→ **Objective 1**: Lay out the lines of the rows below as a numbered list, from the line holding "scientific name: Castilleja schizotricha" to the line holding "name author: O.F. Müll.", inclusive, leaving out any blank lines.

Much better is selling puts. For instance, if you believe the dow is going up, you cam sell the 114 puts for $1.82 If the dow does not close(on options expiration) below 11400 you get $182 bucks. The advantage there is that YOU make the time premium instead of giving it up. In 24 hours, you will have made at the very least, the time deterioration factor. Under the "Market will go up" theory. Heck, thats a dollar an hour with everything sitting dead still!!
If all that is overly convoluted I have a perfect, easy to understand, example of how time deterioration works.


----------



## Guest

Today, at this moment, I see that the Dow is up 50 points. The DIA(Dow proxy) 114 calls are up 13 cents and the 114 puts are down 35 cents. If everything was exactly equal, they would both be up or down the same amount. DIA closed yesterday at 113.94, close enough to the 114 strike to call it flat.
When you buy an option you are expecting the price of the underlying stock to go in your direction. So, If I think the DIA is going down, I can buy the 114 put. I don't mind paying $2.00 for it because I think the Dow may plummet and I'll do good. In other words, I'm paying for my hopes. Every day, as there are less days remaining til the option expires worthless, I realize that if the market didn't plummet yet, maybe it's not going to. I may pay 2.00 for the put now, but on the last hour of the last day that option is still valid, I would not pay $2.00 for that same chance that I see as valid now. not even 5 cents. 
Thats how the time value deteriorates. Every day, every hour, there is a little less time for your option to gain value. NOW, if you were the one who sold me that call for $2.00 you would have made that $2.00 not by the market going up or down, but by solely selling the time premium. Of course, the seller can have the wrong bias, too, just like the buyer. But while the buyer loses 22 cents a day in time deterioration, the seller is making that 22 cents.

→ **Objective 2**: Copy the options post word for word between "Thats how the" and "that 22 cents.", inclusive.

→ **Given entries**:
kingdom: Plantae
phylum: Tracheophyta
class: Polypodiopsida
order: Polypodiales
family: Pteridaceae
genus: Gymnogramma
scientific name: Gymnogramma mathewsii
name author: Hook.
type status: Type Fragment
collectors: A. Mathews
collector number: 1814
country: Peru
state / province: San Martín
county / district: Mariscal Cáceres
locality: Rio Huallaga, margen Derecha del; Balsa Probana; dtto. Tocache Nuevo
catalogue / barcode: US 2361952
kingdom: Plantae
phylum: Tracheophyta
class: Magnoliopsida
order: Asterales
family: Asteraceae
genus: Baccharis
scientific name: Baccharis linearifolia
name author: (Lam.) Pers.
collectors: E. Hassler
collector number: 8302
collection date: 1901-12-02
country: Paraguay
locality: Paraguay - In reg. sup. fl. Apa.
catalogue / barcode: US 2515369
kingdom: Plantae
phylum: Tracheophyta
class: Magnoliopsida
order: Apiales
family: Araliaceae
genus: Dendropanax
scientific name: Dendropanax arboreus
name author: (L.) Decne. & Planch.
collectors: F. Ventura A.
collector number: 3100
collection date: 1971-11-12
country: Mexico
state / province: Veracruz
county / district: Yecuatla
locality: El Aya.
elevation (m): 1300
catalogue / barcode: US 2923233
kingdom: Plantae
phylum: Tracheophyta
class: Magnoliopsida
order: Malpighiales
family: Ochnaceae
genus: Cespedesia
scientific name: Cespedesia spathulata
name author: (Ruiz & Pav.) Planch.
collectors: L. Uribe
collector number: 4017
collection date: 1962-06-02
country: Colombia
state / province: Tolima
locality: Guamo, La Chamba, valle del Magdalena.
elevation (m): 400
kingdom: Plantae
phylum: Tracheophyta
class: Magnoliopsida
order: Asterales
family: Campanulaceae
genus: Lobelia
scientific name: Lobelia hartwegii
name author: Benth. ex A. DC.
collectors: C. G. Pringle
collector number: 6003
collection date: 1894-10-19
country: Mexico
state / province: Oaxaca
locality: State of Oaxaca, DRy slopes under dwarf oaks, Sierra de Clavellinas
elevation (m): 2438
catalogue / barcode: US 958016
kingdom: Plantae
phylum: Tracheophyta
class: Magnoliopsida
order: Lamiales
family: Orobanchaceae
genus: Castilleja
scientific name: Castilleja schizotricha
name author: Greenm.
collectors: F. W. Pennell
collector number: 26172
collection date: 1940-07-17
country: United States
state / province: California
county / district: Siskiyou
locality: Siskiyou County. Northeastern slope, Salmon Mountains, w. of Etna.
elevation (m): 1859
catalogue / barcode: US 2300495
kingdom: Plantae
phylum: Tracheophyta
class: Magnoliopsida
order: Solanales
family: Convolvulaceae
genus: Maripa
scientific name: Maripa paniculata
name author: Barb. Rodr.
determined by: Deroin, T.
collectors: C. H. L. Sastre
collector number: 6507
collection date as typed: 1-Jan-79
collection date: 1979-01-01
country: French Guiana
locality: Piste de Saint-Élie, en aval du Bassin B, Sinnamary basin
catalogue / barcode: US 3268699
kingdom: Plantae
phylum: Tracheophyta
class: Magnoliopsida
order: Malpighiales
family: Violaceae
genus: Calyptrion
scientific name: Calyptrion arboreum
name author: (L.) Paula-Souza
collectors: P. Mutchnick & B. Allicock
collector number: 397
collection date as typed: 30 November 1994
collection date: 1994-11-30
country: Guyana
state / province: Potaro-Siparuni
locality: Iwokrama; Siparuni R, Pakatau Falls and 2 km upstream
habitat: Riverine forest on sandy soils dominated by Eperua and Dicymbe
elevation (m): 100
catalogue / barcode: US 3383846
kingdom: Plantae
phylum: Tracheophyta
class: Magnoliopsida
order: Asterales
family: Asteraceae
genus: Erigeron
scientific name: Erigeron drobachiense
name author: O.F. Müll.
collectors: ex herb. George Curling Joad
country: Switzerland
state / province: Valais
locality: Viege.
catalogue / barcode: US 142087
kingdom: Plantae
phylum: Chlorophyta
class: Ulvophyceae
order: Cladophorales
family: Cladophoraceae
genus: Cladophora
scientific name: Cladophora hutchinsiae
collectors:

→ **Written reply 1**:
1. scientific name: Castilleja schizotricha
2. name author: Greenm.
3. collectors: F. W. Pennell
4. collector number: 26172
5. collection date: 1940-07-17
6. country: United States
7. state / province: California
8. county / district: Siskiyou
9. locality: Siskiyou County. Northeastern slope, Salmon Mountains, w. of Etna.
10. elevation (m): 1859
11. catalogue / barcode: US 2300495
12. kingdom: Plantae
13. phylum: Tracheophyta
14. class: Magnoliopsida
15. order: Solanales
16. family: Convolvulaceae
17. genus: Maripa
18. scientific name: Maripa paniculata
19. name author: Barb. Rodr.
20. determined by: Deroin, T.
21. collectors: C. H. L. Sastre
22. collector number: 6507
23. collection date as typed: 1-Jan-79
24. collection date: 1979-01-01
25. country: French Guiana
26. locality: Piste de Saint-Élie, en aval du Bassin B, Sinnamary basin
27. catalogue / barcode: US 3268699
28. kingdom: Plantae
29. phylum: Tracheophyta
30. class: Magnoliopsida
31. order: Malpighiales
32. family: Violaceae
33. genus: Calyptrion
34. scientific name: Calyptrion arboreum
35. name author: (L.) Paula-Souza
36. collectors: P. Mutchnick & B. Allicock
37. collector number: 397
38. collection date as typed: 30 November 1994
39. collection date: 1994-11-30
40. country: Guyana
41. state / province: Potaro-Siparuni
42. locality: Iwokrama; Siparuni R, Pakatau Falls and 2 km upstream
43. habitat: Riverine forest on sandy soils dominated by Eperua and Dicymbe
44. elevation (m): 100
45. catalogue / barcode: US 3383846
46. kingdom: Plantae
47. phylum: Tracheophyta
48. class: Magnoliopsida
49. order: Asterales
50. family: Asteraceae
51. genus: Erigeron
52. scientific name: Erigeron drobachiense
53. name author: O.F. Müll.

→ **Written reply 2**:
Thats how the time value deteriorates. Every day, every hour, there is a little less time for your option to gain value. NOW, if you were the one who sold me that call for $2.00 you would have made that $2.00 not by the market going up or down, but by solely selling the time premium. Of course, the seller can have the wrong bias, too, just like the buyer. But while the buyer loses 22 cents a day in time deterioration, the seller is making that 22 cents.